In History, Military, Social commentary on August 24, 2021 at 12:14 am

In the 1981 epic medieval fantasy “Excalibur,” director John Boorman warns us through King Arthur’s court magician, Merlin: “For it is the doom of men that they forget.”

But that isn’t true for fiction and nonfiction writer Steven Pressfield, who repeatedly holds up the past as a mirror to our present. 

In his 1998 novel, Gates of Fire, he depicted the heroic last stand of “The Three Hundred Spartans” at Thermopylae.

In Tides of War (2000), he recreated the later conflict between ancient Athens and Sparta through the life of Alcibiades, the infamous Athenian statesman and general.

And in The Virtues of War (2004), he showcased the brilliant and luminous (if increasingly dark and explosive) personality of Alexander the Great, whose soaring rhetoric inspired men to hurl themselves into countless battles on his behalf.

But it is his 2006 novel, The Afghan Campaign, that today holds special relevance for Americans obsessed with the end of their 20-year war in Afghanistan.The Afghan Campaign | Steven Pressfield

The novel opens with Matthias, a young Greek seeking glory and opportunity, signing up with the army of Alexander the Great. But Alexander has conquered the Persian Empire, and with it have passed those conventional, set-piece battles where everyone can instantly tell friend from foe.

Alexander next plans to conquer India. But first he must pacify its gateway—Afghanistan. It is here, for the first time, that the Macedonians meet an enemy unlike any other.

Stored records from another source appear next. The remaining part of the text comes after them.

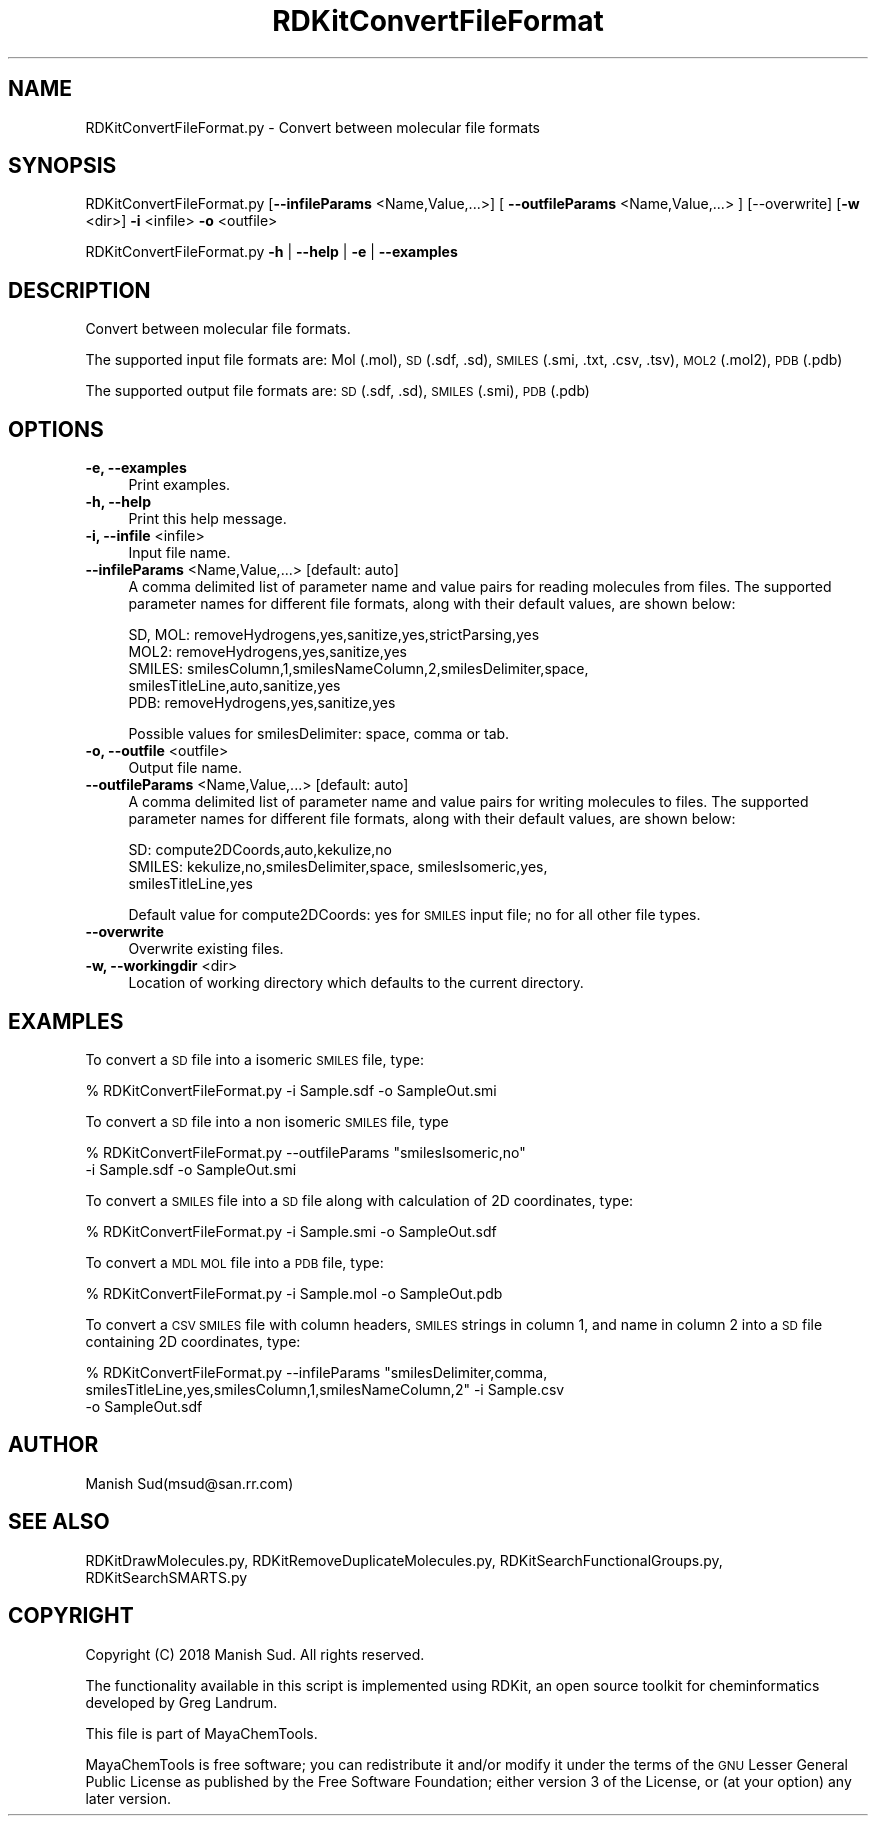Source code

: .\" Automatically generated by Pod::Man 2.28 (Pod::Simple 3.35)
.\"
.\" Standard preamble:
.\" ========================================================================
.de Sp \" Vertical space (when we can't use .PP)
.if t .sp .5v
.if n .sp
..
.de Vb \" Begin verbatim text
.ft CW
.nf
.ne \\$1
..
.de Ve \" End verbatim text
.ft R
.fi
..
.\" Set up some character translations and predefined strings.  \*(-- will
.\" give an unbreakable dash, \*(PI will give pi, \*(L" will give a left
.\" double quote, and \*(R" will give a right double quote.  \*(C+ will
.\" give a nicer C++.  Capital omega is used to do unbreakable dashes and
.\" therefore won't be available.  \*(C` and \*(C' expand to `' in nroff,
.\" nothing in troff, for use with C<>.
.tr \(*W-
.ds C+ C\v'-.1v'\h'-1p'\s-2+\h'-1p'+\s0\v'.1v'\h'-1p'
.ie n \{\
.    ds -- \(*W-
.    ds PI pi
.    if (\n(.H=4u)&(1m=24u) .ds -- \(*W\h'-12u'\(*W\h'-12u'-\" diablo 10 pitch
.    if (\n(.H=4u)&(1m=20u) .ds -- \(*W\h'-12u'\(*W\h'-8u'-\"  diablo 12 pitch
.    ds L" ""
.    ds R" ""
.    ds C` ""
.    ds C' ""
'br\}
.el\{\
.    ds -- \|\(em\|
.    ds PI \(*p
.    ds L" ``
.    ds R" ''
.    ds C`
.    ds C'
'br\}
.\"
.\" Escape single quotes in literal strings from groff's Unicode transform.
.ie \n(.g .ds Aq \(aq
.el       .ds Aq '
.\"
.\" If the F register is turned on, we'll generate index entries on stderr for
.\" titles (.TH), headers (.SH), subsections (.SS), items (.Ip), and index
.\" entries marked with X<> in POD.  Of course, you'll have to process the
.\" output yourself in some meaningful fashion.
.\"
.\" Avoid warning from groff about undefined register 'F'.
.de IX
..
.nr rF 0
.if \n(.g .if rF .nr rF 1
.if (\n(rF:(\n(.g==0)) \{
.    if \nF \{
.        de IX
.        tm Index:\\$1\t\\n%\t"\\$2"
..
.        if !\nF==2 \{
.            nr % 0
.            nr F 2
.        \}
.    \}
.\}
.rr rF
.\"
.\" Accent mark definitions (@(#)ms.acc 1.5 88/02/08 SMI; from UCB 4.2).
.\" Fear.  Run.  Save yourself.  No user-serviceable parts.
.    \" fudge factors for nroff and troff
.if n \{\
.    ds #H 0
.    ds #V .8m
.    ds #F .3m
.    ds #[ \f1
.    ds #] \fP
.\}
.if t \{\
.    ds #H ((1u-(\\\\n(.fu%2u))*.13m)
.    ds #V .6m
.    ds #F 0
.    ds #[ \&
.    ds #] \&
.\}
.    \" simple accents for nroff and troff
.if n \{\
.    ds ' \&
.    ds ` \&
.    ds ^ \&
.    ds , \&
.    ds ~ ~
.    ds /
.\}
.if t \{\
.    ds ' \\k:\h'-(\\n(.wu*8/10-\*(#H)'\'\h"|\\n:u"
.    ds ` \\k:\h'-(\\n(.wu*8/10-\*(#H)'\`\h'|\\n:u'
.    ds ^ \\k:\h'-(\\n(.wu*10/11-\*(#H)'^\h'|\\n:u'
.    ds , \\k:\h'-(\\n(.wu*8/10)',\h'|\\n:u'
.    ds ~ \\k:\h'-(\\n(.wu-\*(#H-.1m)'~\h'|\\n:u'
.    ds / \\k:\h'-(\\n(.wu*8/10-\*(#H)'\z\(sl\h'|\\n:u'
.\}
.    \" troff and (daisy-wheel) nroff accents
.ds : \\k:\h'-(\\n(.wu*8/10-\*(#H+.1m+\*(#F)'\v'-\*(#V'\z.\h'.2m+\*(#F'.\h'|\\n:u'\v'\*(#V'
.ds 8 \h'\*(#H'\(*b\h'-\*(#H'
.ds o \\k:\h'-(\\n(.wu+\w'\(de'u-\*(#H)/2u'\v'-.3n'\*(#[\z\(de\v'.3n'\h'|\\n:u'\*(#]
.ds d- \h'\*(#H'\(pd\h'-\w'~'u'\v'-.25m'\f2\(hy\fP\v'.25m'\h'-\*(#H'
.ds D- D\\k:\h'-\w'D'u'\v'-.11m'\z\(hy\v'.11m'\h'|\\n:u'
.ds th \*(#[\v'.3m'\s+1I\s-1\v'-.3m'\h'-(\w'I'u*2/3)'\s-1o\s+1\*(#]
.ds Th \*(#[\s+2I\s-2\h'-\w'I'u*3/5'\v'-.3m'o\v'.3m'\*(#]
.ds ae a\h'-(\w'a'u*4/10)'e
.ds Ae A\h'-(\w'A'u*4/10)'E
.    \" corrections for vroff
.if v .ds ~ \\k:\h'-(\\n(.wu*9/10-\*(#H)'\s-2\u~\d\s+2\h'|\\n:u'
.if v .ds ^ \\k:\h'-(\\n(.wu*10/11-\*(#H)'\v'-.4m'^\v'.4m'\h'|\\n:u'
.    \" for low resolution devices (crt and lpr)
.if \n(.H>23 .if \n(.V>19 \
\{\
.    ds : e
.    ds 8 ss
.    ds o a
.    ds d- d\h'-1'\(ga
.    ds D- D\h'-1'\(hy
.    ds th \o'bp'
.    ds Th \o'LP'
.    ds ae ae
.    ds Ae AE
.\}
.rm #[ #] #H #V #F C
.\" ========================================================================
.\"
.IX Title "RDKitConvertFileFormat 1"
.TH RDKitConvertFileFormat 1 "2018-05-15" "perl v5.22.4" "MayaChemTools"
.\" For nroff, turn off justification.  Always turn off hyphenation; it makes
.\" way too many mistakes in technical documents.
.if n .ad l
.nh
.SH "NAME"
RDKitConvertFileFormat.py \- Convert between molecular file formats
.SH "SYNOPSIS"
.IX Header "SYNOPSIS"
RDKitConvertFileFormat.py [\fB\-\-infileParams\fR <Name,Value,...>]
[ \fB\-\-outfileParams\fR <Name,Value,...> ] [\-\-overwrite]
[\fB\-w\fR <dir>] \fB\-i\fR <infile> \fB\-o\fR <outfile>
.PP
RDKitConvertFileFormat.py \fB\-h\fR | \fB\-\-help\fR | \fB\-e\fR | \fB\-\-examples\fR
.SH "DESCRIPTION"
.IX Header "DESCRIPTION"
Convert between molecular file formats.
.PP
The supported input file formats are: Mol (.mol), \s-1SD \s0(.sdf, .sd), \s-1SMILES \s0(.smi,
\&.txt, .csv, .tsv), \s-1MOL2 \s0(.mol2), \s-1PDB \s0(.pdb)
.PP
The supported output file formats are: \s-1SD \s0(.sdf, .sd), \s-1SMILES \s0(.smi), \s-1PDB \s0(.pdb)
.SH "OPTIONS"
.IX Header "OPTIONS"
.IP "\fB\-e, \-\-examples\fR" 4
.IX Item "-e, --examples"
Print examples.
.IP "\fB\-h, \-\-help\fR" 4
.IX Item "-h, --help"
Print this help message.
.IP "\fB\-i, \-\-infile\fR <infile>" 4
.IX Item "-i, --infile <infile>"
Input file name.
.IP "\fB\-\-infileParams\fR <Name,Value,...>  [default: auto]" 4
.IX Item "--infileParams <Name,Value,...> [default: auto]"
A comma delimited list of parameter name and value pairs for reading
molecules from files. The supported parameter names for different file
formats, along with their default values, are shown below:
.Sp
.Vb 5
\&    SD, MOL: removeHydrogens,yes,sanitize,yes,strictParsing,yes
\&    MOL2: removeHydrogens,yes,sanitize,yes
\&    SMILES: smilesColumn,1,smilesNameColumn,2,smilesDelimiter,space,
\&        smilesTitleLine,auto,sanitize,yes
\&    PDB: removeHydrogens,yes,sanitize,yes
.Ve
.Sp
Possible values for smilesDelimiter: space, comma or tab.
.IP "\fB\-o, \-\-outfile\fR <outfile>" 4
.IX Item "-o, --outfile <outfile>"
Output file name.
.IP "\fB\-\-outfileParams\fR <Name,Value,...>  [default: auto]" 4
.IX Item "--outfileParams <Name,Value,...> [default: auto]"
A comma delimited list of parameter name and value pairs for writing
molecules to files. The supported parameter names for different file
formats, along with their default values, are shown below:
.Sp
.Vb 3
\&    SD: compute2DCoords,auto,kekulize,no
\&    SMILES: kekulize,no,smilesDelimiter,space, smilesIsomeric,yes,
\&        smilesTitleLine,yes
.Ve
.Sp
Default value for compute2DCoords: yes for \s-1SMILES\s0 input file; no for all other
file types.
.IP "\fB\-\-overwrite\fR" 4
.IX Item "--overwrite"
Overwrite existing files.
.IP "\fB\-w, \-\-workingdir\fR <dir>" 4
.IX Item "-w, --workingdir <dir>"
Location of working directory which defaults to the current directory.
.SH "EXAMPLES"
.IX Header "EXAMPLES"
To convert a \s-1SD\s0 file  into a isomeric \s-1SMILES\s0 file, type:
.PP
.Vb 1
\&    % RDKitConvertFileFormat.py \-i Sample.sdf \-o SampleOut.smi
.Ve
.PP
To convert a \s-1SD\s0 file into a non isomeric \s-1SMILES\s0 file, type
.PP
.Vb 2
\&    % RDKitConvertFileFormat.py \-\-outfileParams "smilesIsomeric,no"
\&      \-i Sample.sdf \-o SampleOut.smi
.Ve
.PP
To convert a \s-1SMILES\s0 file into a \s-1SD\s0 file along with calculation of 2D
coordinates, type:
.PP
.Vb 1
\&    % RDKitConvertFileFormat.py \-i Sample.smi \-o SampleOut.sdf
.Ve
.PP
To convert a \s-1MDL MOL\s0 file into a \s-1PDB\s0 file, type:
.PP
.Vb 1
\&    % RDKitConvertFileFormat.py \-i Sample.mol \-o SampleOut.pdb
.Ve
.PP
To convert a \s-1CSV SMILES\s0 file  with column headers, \s-1SMILES\s0 strings
in column 1, and name in column 2 into a \s-1SD\s0 file containing 2D coordinates, type:
.PP
.Vb 3
\&    % RDKitConvertFileFormat.py \-\-infileParams "smilesDelimiter,comma,
\&      smilesTitleLine,yes,smilesColumn,1,smilesNameColumn,2" \-i Sample.csv
\&      \-o SampleOut.sdf
.Ve
.SH "AUTHOR"
.IX Header "AUTHOR"
Manish Sud(msud@san.rr.com)
.SH "SEE ALSO"
.IX Header "SEE ALSO"
RDKitDrawMolecules.py, RDKitRemoveDuplicateMolecules.py, RDKitSearchFunctionalGroups.py,
RDKitSearchSMARTS.py
.SH "COPYRIGHT"
.IX Header "COPYRIGHT"
Copyright (C) 2018 Manish Sud. All rights reserved.
.PP
The functionality available in this script is implemented using RDKit, an
open source toolkit for cheminformatics developed by Greg Landrum.
.PP
This file is part of MayaChemTools.
.PP
MayaChemTools is free software; you can redistribute it and/or modify it under
the terms of the \s-1GNU\s0 Lesser General Public License as published by the Free
Software Foundation; either version 3 of the License, or (at your option) any
later version.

“Here the foe does not meet us in pitched battle,” warns Alexander. “Even when we defeat him, he will no accept our dominion. He comes back again and again. He hates us with a passion whose depth is exceeded only by his patience and his capacity for suffering.”

Matthias learns this early. In his first raid on an Afghan village, he’s ordered to execute a helpless prisoner. When he refuses, he’s brutalized until he strikes out with his sword—and then botches the job.

But, soon, exposed to an unending series of atrocities—committed by himself and his comrades, as well as the enemy—he finds himself transformed.

It is not a transformation he expected—or relishes. He agonizes over the gap between the ideals he meant to embrace when he became a soldier—and the brutalities that have drained him of everything but a grim determination to survive at any cost.

Pressfield, a former Marine himself, repeatedly contrasts how noncombatants see war as a kind of “glorious” child’s-play with how those who must fight it actually experience it.

Steven Pressfield (@SPressfield) | Twitter

Steven Pressfield

He creates an extraordinary exchange between Costas, an ancient-world version of a CNN war correspondent, and Lucas, a soldier whose morality is outraged at how Costas and his ilk routinely prettify the indescribable.

The phrase Lucas hates most: “Put to death.”

“Language matters, Costas. Look at my feet. That black isn’t dirt. I can scour my flesh with lye and caustic. That man-blood never comes out.

“I hate the Afghan. He is a beast and a coward. But what I hate most is that he has dragged us down to his level.”

And we know the truth of this exchange immediately. For there are brutalities inflicted by our troops on the enemy—and atrocities inflicted by the enemy upon our soldiers—that never make the headlines, let alone the TV cameras.

We know, though we don’t wish to admit, that, decades from now, thousands of these men will carry horrific memories to their graves. These memories will remain sealed from public view, allowing their fellow but unblooded Americans to sleep peacefully, unaware of the price that others have paid on their behalf.

Like the Macedonians (who call themselves “Macks”), our own soldiers found themselves serving in an all-but-forgotten land among a populace whose values could not be more alien from our own if they came from Mars.

Instinctively, they turned to one another–not only for physical security but to preserve their last vestiges of humanity. Pressfield is never more eloquent than when he puts into the words of his war-weary veteran, Lucas, the following:

“Never tell anyone except your mates. Only you don’t need to tell them. They know. They know you. Better than a man knows his wife, better than he knows himself. They’re bound to you and you to them, like wolves in a pack. It’s not you and them. You are them. The unit is indivisible. One dies, we all die.”

Put conversely: One lives, we all live.

Pressfield has reached into the past to reveal fundamental truths about the present that most of us could probably not accept if contained in a modern-day memoir. These truths take on an immediate poignancy owing to our recent wars in Afghanistan and Iraq. But they will remain just as relevant decades from now, when our young soldiers of today are old and retired.

The Afghan Campaign thrusts us directly into the flesh-and-blood horrors created by political rhetoric: The horrors of men traumatized by an often unseen and always menacing enemy, and the horrors they must inflict in return if they are to survive in a hostile and alien world.